Start of Data shown
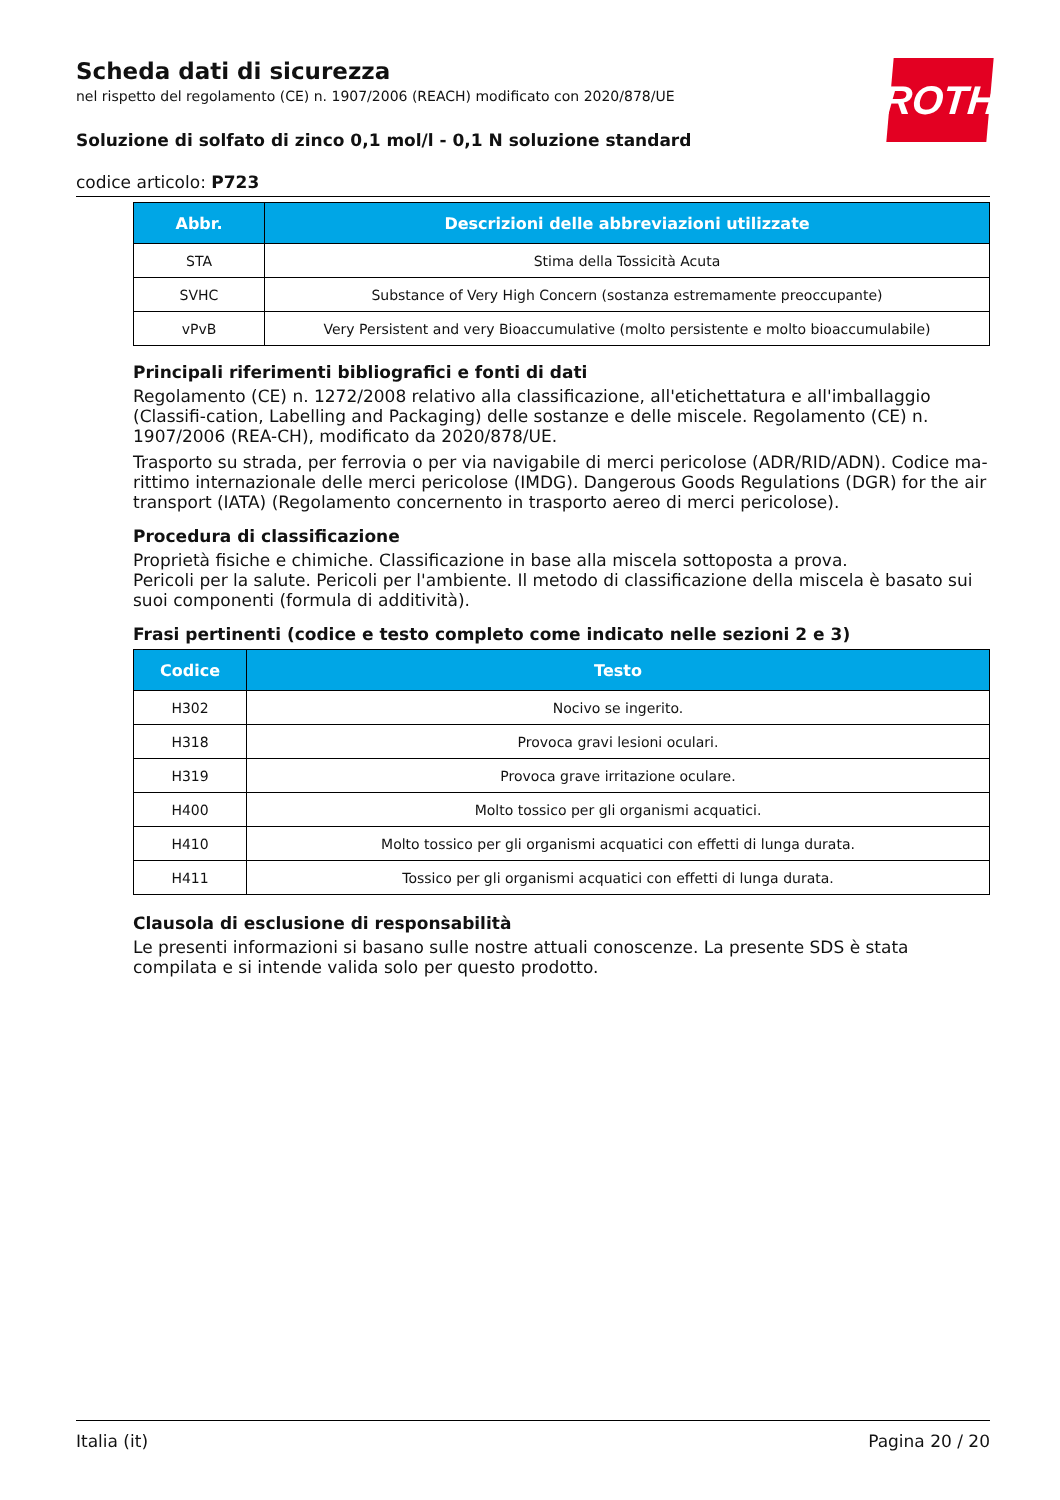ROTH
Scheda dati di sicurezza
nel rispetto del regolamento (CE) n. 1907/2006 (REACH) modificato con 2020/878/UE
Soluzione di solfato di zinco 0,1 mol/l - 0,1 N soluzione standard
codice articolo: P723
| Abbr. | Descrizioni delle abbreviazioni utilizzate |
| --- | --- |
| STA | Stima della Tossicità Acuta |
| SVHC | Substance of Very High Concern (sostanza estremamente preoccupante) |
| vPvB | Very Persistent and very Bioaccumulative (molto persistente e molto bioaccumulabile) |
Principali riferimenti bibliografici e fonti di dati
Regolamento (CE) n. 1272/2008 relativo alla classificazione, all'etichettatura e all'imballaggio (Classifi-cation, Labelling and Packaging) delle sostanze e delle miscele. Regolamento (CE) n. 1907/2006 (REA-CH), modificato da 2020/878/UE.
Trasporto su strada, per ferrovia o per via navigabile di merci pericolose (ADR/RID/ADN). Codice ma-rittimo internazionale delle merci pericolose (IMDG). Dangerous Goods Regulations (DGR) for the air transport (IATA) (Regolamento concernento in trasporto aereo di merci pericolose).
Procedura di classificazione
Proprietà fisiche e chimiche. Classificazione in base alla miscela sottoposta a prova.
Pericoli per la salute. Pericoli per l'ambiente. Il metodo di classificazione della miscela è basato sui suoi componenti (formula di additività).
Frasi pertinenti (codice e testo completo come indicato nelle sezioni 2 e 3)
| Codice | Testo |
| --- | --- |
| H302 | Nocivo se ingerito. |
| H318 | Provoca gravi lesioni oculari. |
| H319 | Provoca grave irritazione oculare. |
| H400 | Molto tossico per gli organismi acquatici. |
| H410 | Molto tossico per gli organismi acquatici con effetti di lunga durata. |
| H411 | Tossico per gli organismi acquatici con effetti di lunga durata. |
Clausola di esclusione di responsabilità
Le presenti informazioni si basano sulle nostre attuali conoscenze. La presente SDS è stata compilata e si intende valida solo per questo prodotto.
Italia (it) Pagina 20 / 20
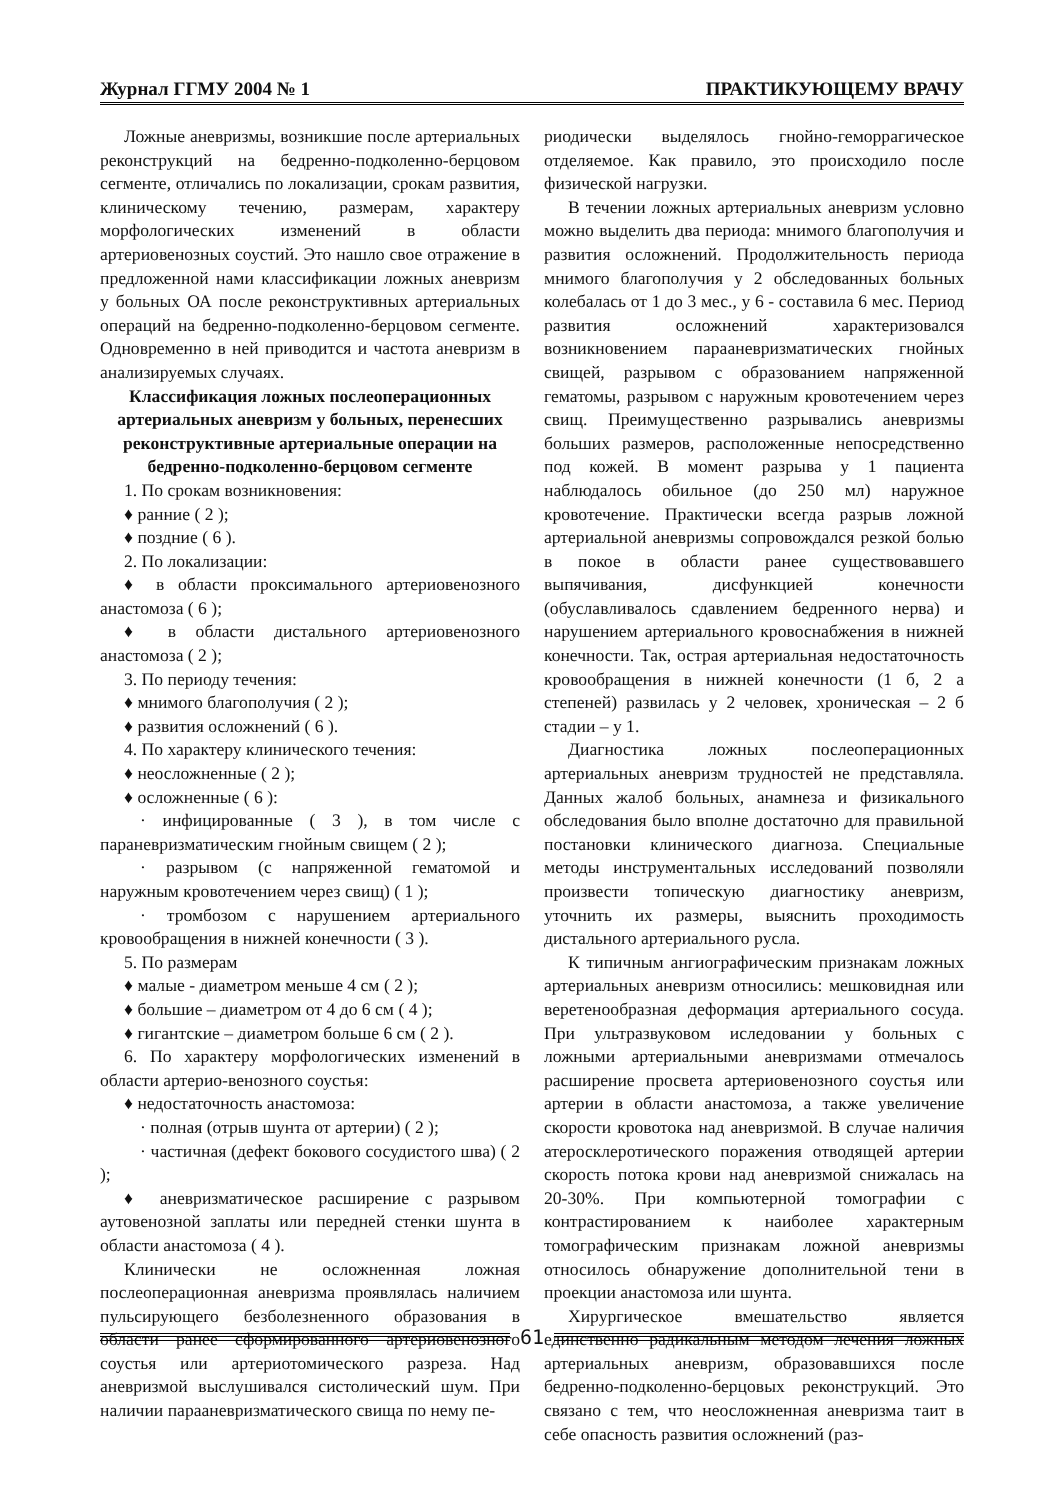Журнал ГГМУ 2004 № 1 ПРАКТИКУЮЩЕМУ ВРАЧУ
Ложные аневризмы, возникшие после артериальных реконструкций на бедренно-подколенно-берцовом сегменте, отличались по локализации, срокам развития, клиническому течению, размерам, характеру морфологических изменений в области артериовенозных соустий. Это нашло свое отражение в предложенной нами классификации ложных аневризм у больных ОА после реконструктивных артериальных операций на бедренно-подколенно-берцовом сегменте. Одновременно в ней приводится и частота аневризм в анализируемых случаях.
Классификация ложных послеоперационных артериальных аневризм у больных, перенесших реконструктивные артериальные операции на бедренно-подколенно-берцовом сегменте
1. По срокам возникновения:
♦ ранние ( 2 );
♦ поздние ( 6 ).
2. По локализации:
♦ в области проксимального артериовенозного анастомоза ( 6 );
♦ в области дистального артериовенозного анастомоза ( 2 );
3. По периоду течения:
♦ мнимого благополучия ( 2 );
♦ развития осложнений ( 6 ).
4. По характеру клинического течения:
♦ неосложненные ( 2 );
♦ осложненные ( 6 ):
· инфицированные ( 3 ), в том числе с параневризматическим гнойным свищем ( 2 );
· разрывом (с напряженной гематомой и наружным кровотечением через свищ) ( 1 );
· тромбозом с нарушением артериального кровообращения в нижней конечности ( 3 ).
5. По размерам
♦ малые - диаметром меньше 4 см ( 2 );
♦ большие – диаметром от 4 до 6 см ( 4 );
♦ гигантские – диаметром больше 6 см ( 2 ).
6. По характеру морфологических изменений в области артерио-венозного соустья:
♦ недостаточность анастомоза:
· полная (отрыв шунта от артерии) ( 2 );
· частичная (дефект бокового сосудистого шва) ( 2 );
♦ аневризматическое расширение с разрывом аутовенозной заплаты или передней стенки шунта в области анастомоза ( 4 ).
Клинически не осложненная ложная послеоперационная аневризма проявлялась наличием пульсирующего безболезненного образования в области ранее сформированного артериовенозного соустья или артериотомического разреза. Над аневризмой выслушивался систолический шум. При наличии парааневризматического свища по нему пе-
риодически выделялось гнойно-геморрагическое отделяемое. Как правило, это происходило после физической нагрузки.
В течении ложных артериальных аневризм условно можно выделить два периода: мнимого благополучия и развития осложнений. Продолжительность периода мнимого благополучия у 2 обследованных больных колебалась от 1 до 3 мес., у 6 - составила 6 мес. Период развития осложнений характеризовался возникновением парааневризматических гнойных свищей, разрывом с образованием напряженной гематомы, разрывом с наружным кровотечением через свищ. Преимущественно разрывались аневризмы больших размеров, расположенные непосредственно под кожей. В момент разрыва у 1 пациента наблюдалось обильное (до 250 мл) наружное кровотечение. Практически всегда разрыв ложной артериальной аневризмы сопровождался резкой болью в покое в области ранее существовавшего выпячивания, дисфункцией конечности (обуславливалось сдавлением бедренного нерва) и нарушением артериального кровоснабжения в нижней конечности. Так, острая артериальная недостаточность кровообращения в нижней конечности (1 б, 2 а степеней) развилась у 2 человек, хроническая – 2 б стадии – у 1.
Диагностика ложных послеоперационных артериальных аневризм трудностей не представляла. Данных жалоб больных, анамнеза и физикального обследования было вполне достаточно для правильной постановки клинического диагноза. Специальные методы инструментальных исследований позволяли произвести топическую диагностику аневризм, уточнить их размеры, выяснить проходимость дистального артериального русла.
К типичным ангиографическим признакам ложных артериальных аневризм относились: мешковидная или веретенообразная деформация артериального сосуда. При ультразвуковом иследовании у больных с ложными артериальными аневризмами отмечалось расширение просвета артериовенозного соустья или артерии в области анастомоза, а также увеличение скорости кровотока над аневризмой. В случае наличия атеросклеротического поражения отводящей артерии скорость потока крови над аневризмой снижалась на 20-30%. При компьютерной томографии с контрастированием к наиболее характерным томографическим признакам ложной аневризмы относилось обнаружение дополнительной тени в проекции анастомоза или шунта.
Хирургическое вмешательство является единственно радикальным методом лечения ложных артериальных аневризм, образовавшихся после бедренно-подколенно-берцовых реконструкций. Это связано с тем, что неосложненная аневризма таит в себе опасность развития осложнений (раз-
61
End of Data shown
**Exercise:**
Output all of the data exactly. Skip the pictures.

**Solution for this task:**
ROTH
Scheda dati di sicurezza
nel rispetto del regolamento (CE) n. 1907/2006 (REACH) modificato con 2020/878/UE
Soluzione di solfato di zinco 0,1 mol/l - 0,1 N soluzione standard
codice articolo: P723
| Abbr. | Descrizioni delle abbreviazioni utilizzate |
| --- | --- |
| STA | Stima della Tossicità Acuta |
| SVHC | Substance of Very High Concern (sostanza estremamente preoccupante) |
| vPvB | Very Persistent and very Bioaccumulative (molto persistente e molto bioaccumulabile) |
Principali riferimenti bibliografici e fonti di dati
Regolamento (CE) n. 1272/2008 relativo alla classificazione, all'etichettatura e all'imballaggio (Classifi-cation, Labelling and Packaging) delle sostanze e delle miscele. Regolamento (CE) n. 1907/2006 (REA-CH), modificato da 2020/878/UE.
Trasporto su strada, per ferrovia o per via navigabile di merci pericolose (ADR/RID/ADN). Codice ma-rittimo internazionale delle merci pericolose (IMDG). Dangerous Goods Regulations (DGR) for the air transport (IATA) (Regolamento concernento in trasporto aereo di merci pericolose).
Procedura di classificazione
Proprietà fisiche e chimiche. Classificazione in base alla miscela sottoposta a prova.
Pericoli per la salute. Pericoli per l'ambiente. Il metodo di classificazione della miscela è basato sui suoi componenti (formula di additività).
Frasi pertinenti (codice e testo completo come indicato nelle sezioni 2 e 3)
| Codice | Testo |
| --- | --- |
| H302 | Nocivo se ingerito. |
| H318 | Provoca gravi lesioni oculari. |
| H319 | Provoca grave irritazione oculare. |
| H400 | Molto tossico per gli organismi acquatici. |
| H410 | Molto tossico per gli organismi acquatici con effetti di lunga durata. |
| H411 | Tossico per gli organismi acquatici con effetti di lunga durata. |
Clausola di esclusione di responsabilità
Le presenti informazioni si basano sulle nostre attuali conoscenze. La presente SDS è stata compilata e si intende valida solo per questo prodotto.
Italia (it) Pagina 20 / 20
Журнал ГГМУ 2004 № 1 ПРАКТИКУЮЩЕМУ ВРАЧУ
Ложные аневризмы, возникшие после артериальных реконструкций на бедренно-подколенно-берцовом сегменте, отличались по локализации, срокам развития, клиническому течению, размерам, характеру морфологических изменений в области артериовенозных соустий. Это нашло свое отражение в предложенной нами классификации ложных аневризм у больных ОА после реконструктивных артериальных операций на бедренно-подколенно-берцовом сегменте. Одновременно в ней приводится и частота аневризм в анализируемых случаях.
Классификация ложных послеоперационных артериальных аневризм у больных, перенесших реконструктивные артериальные операции на бедренно-подколенно-берцовом сегменте
1. По срокам возникновения:
♦ ранние ( 2 );
♦ поздние ( 6 ).
2. По локализации:
♦ в области проксимального артериовенозного анастомоза ( 6 );
♦ в области дистального артериовенозного анастомоза ( 2 );
3. По периоду течения:
♦ мнимого благополучия ( 2 );
♦ развития осложнений ( 6 ).
4. По характеру клинического течения:
♦ неосложненные ( 2 );
♦ осложненные ( 6 ):
· инфицированные ( 3 ), в том числе с параневризматическим гнойным свищем ( 2 );
· разрывом (с напряженной гематомой и наружным кровотечением через свищ) ( 1 );
· тромбозом с нарушением артериального кровообращения в нижней конечности ( 3 ).
5. По размерам
♦ малые - диаметром меньше 4 см ( 2 );
♦ большие – диаметром от 4 до 6 см ( 4 );
♦ гигантские – диаметром больше 6 см ( 2 ).
6. По характеру морфологических изменений в области артерио-венозного соустья:
♦ недостаточность анастомоза:
· полная (отрыв шунта от артерии) ( 2 );
· частичная (дефект бокового сосудистого шва) ( 2 );
♦ аневризматическое расширение с разрывом аутовенозной заплаты или передней стенки шунта в области анастомоза ( 4 ).
Клинически не осложненная ложная послеоперационная аневризма проявлялась наличием пульсирующего безболезненного образования в области ранее сформированного артериовенозного соустья или артериотомического разреза. Над аневризмой выслушивался систолический шум. При наличии парааневризматического свища по нему пе-
риодически выделялось гнойно-геморрагическое отделяемое. Как правило, это происходило после физической нагрузки.
В течении ложных артериальных аневризм условно можно выделить два периода: мнимого благополучия и развития осложнений. Продолжительность периода мнимого благополучия у 2 обследованных больных колебалась от 1 до 3 мес., у 6 - составила 6 мес. Период развития осложнений характеризовался возникновением парааневризматических гнойных свищей, разрывом с образованием напряженной гематомы, разрывом с наружным кровотечением через свищ. Преимущественно разрывались аневризмы больших размеров, расположенные непосредственно под кожей. В момент разрыва у 1 пациента наблюдалось обильное (до 250 мл) наружное кровотечение. Практически всегда разрыв ложной артериальной аневризмы сопровождался резкой болью в покое в области ранее существовавшего выпячивания, дисфункцией конечности (обуславливалось сдавлением бедренного нерва) и нарушением артериального кровоснабжения в нижней конечности. Так, острая артериальная недостаточность кровообращения в нижней конечности (1 б, 2 а степеней) развилась у 2 человек, хроническая – 2 б стадии – у 1.
Диагностика ложных послеоперационных артериальных аневризм трудностей не представляла. Данных жалоб больных, анамнеза и физикального обследования было вполне достаточно для правильной постановки клинического диагноза. Специальные методы инструментальных исследований позволяли произвести топическую диагностику аневризм, уточнить их размеры, выяснить проходимость дистального артериального русла.
К типичным ангиографическим признакам ложных артериальных аневризм относились: мешковидная или веретенообразная деформация артериального сосуда. При ультразвуковом иследовании у больных с ложными артериальными аневризмами отмечалось расширение просвета артериовенозного соустья или артерии в области анастомоза, а также увеличение скорости кровотока над аневризмой. В случае наличия атеросклеротического поражения отводящей артерии скорость потока крови над аневризмой снижалась на 20-30%. При компьютерной томографии с контрастированием к наиболее характерным томографическим признакам ложной аневризмы относилось обнаружение дополнительной тени в проекции анастомоза или шунта.
Хирургическое вмешательство является единственно радикальным методом лечения ложных артериальных аневризм, образовавшихся после бедренно-подколенно-берцовых реконструкций. Это связано с тем, что неосложненная аневризма таит в себе опасность развития осложнений (раз-
61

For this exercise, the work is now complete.